Minorities Remain Underrepresented in Medical Schools

Sep 12, 2019 | Blog

Black, Hispanic, and American Indian students remain underrepresented in medical schools, despite increasing efforts to create a diverse physician workforce, according to a new study by researchers in the Perelman School of Medicine at the University of Pennsylvania.

“Recent studies have shown a steady increase in the enrollment of nonwhite medical students over the past decade. While those numbers are promising, they don’t tell the full story. We still have a long way to go before our physician workforce mirrors the population of patients who they serve,” said co-senior author Dr. Jaya Aysola, assistant dean of the Office of Inclusion and Diversity at the University of Pennsylvania and executive director of the Penn Medicine Center for Health Equity Advancement.

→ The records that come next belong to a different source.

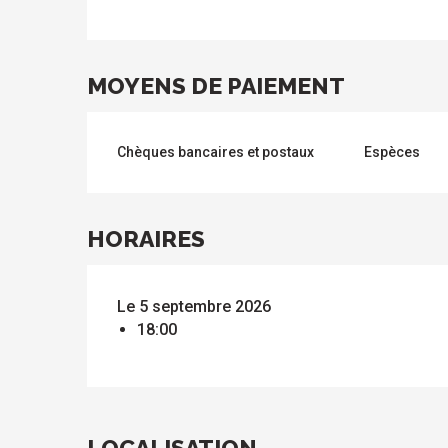
MOYENS DE PAIEMENT
s
Chèques bancaires et postaux
Espèces
HORAIRES
Le 5 septembre 2026
18:00
LOCALISATION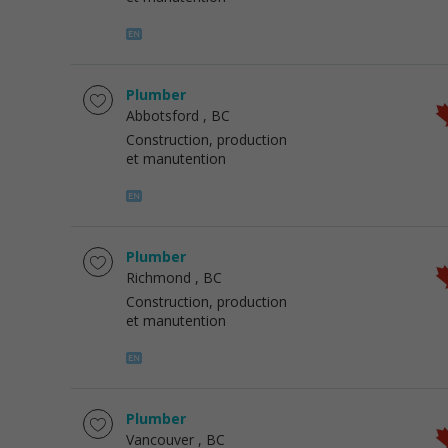
Plumber
Abbotsford
, BC
Construction, production
et manutention
Plumber
Richmond
, BC
Construction, production
et manutention
Plumber
Vancouver
, BC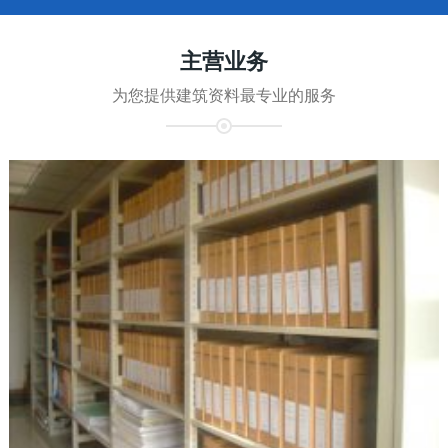
主营业务
为您提供建筑资料最专业的服务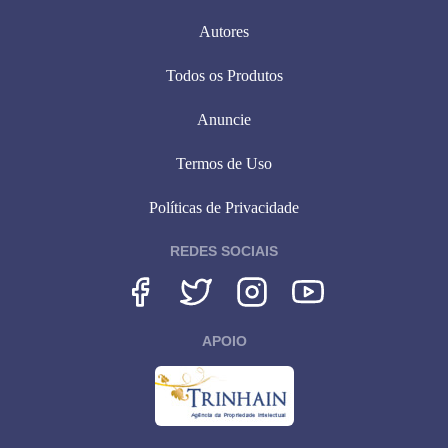
Autores
Todos os Produtos
Anuncie
Termos de Uso
Políticas de Privacidade
REDES SOCIAIS
APOIO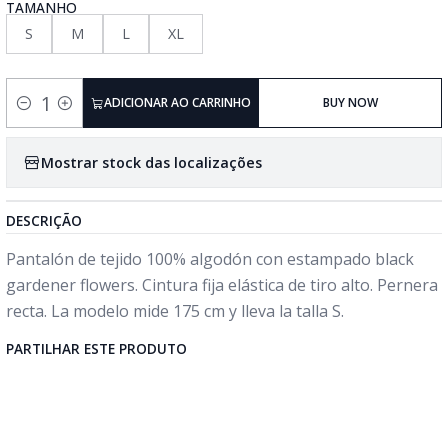
TAMANHO
S
M
L
XL
ADICIONAR AO CARRINHO
BUY NOW
Quantidade
Mostrar stock das localizações
DESCRIÇÃO
Pantalón de tejido 100% algodón con estampado black
gardener flowers. Cintura fija elástica de tiro alto. Pernera
recta. La modelo mide 175 cm y lleva la talla S.
PARTILHAR ESTE PRODUTO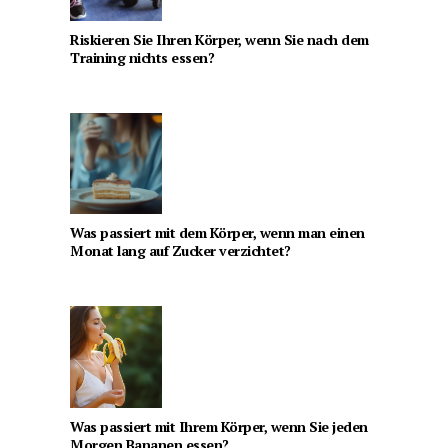
Riskieren Sie Ihren Körper, wenn Sie nach dem
Training nichts essen?
Was passiert mit dem Körper, wenn man einen
Monat lang auf Zucker verzichtet?
Was passiert mit Ihrem Körper, wenn Sie jeden
Morgen Bananen essen?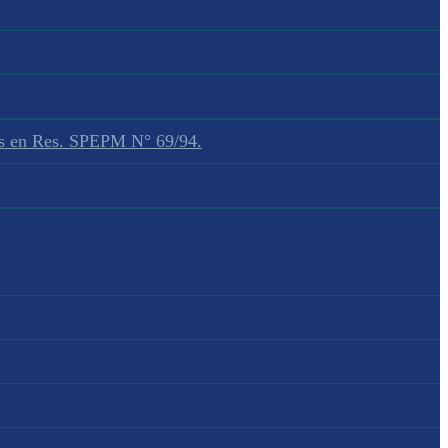
dos en Res. SPEPM N° 69/94.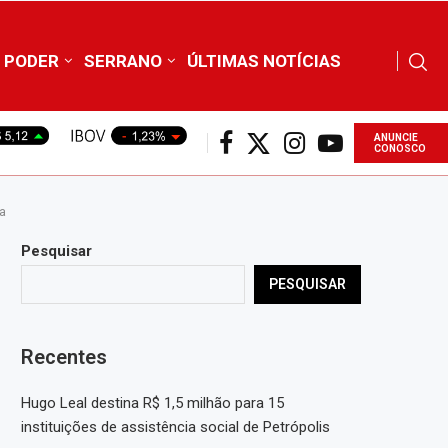
PODER
SERRANO
ÚLTIMAS NOTÍCIAS
ANUNCIE
CONOSCO
da
Pesquisar
PESQUISAR
Recentes
Hugo Leal destina R$ 1,5 milhão para 15
instituições de assistência social de Petrópolis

Researchers found that between 2002 and 2017, the actual number of minority students in medical schools increased, but the rate of increase was slower than that of age-matched members of those minorities in the U.S. population.

“Past research has shown that the medical workforce has indeed become more diverse, but it doesn’t account for how much the country is diversifying as a whole. If the Hispanic population grows by 25 percent and the Hispanic medical student population grows at the same rate, you can’t directly attribute that growth to new guidelines,” explained lead author Lanair Amaad Lett, an MD-PhD student and associate fellow in the Leonard Davis Institute of Health Economics.

The authors note that a lack of diverse applicants is far from the only contributing factor to achieving a workforce that reflects the U.S. population. Aysola added that there also needs to be a concerted effort to ensure structural inequities and biases are addressed at the institutional level.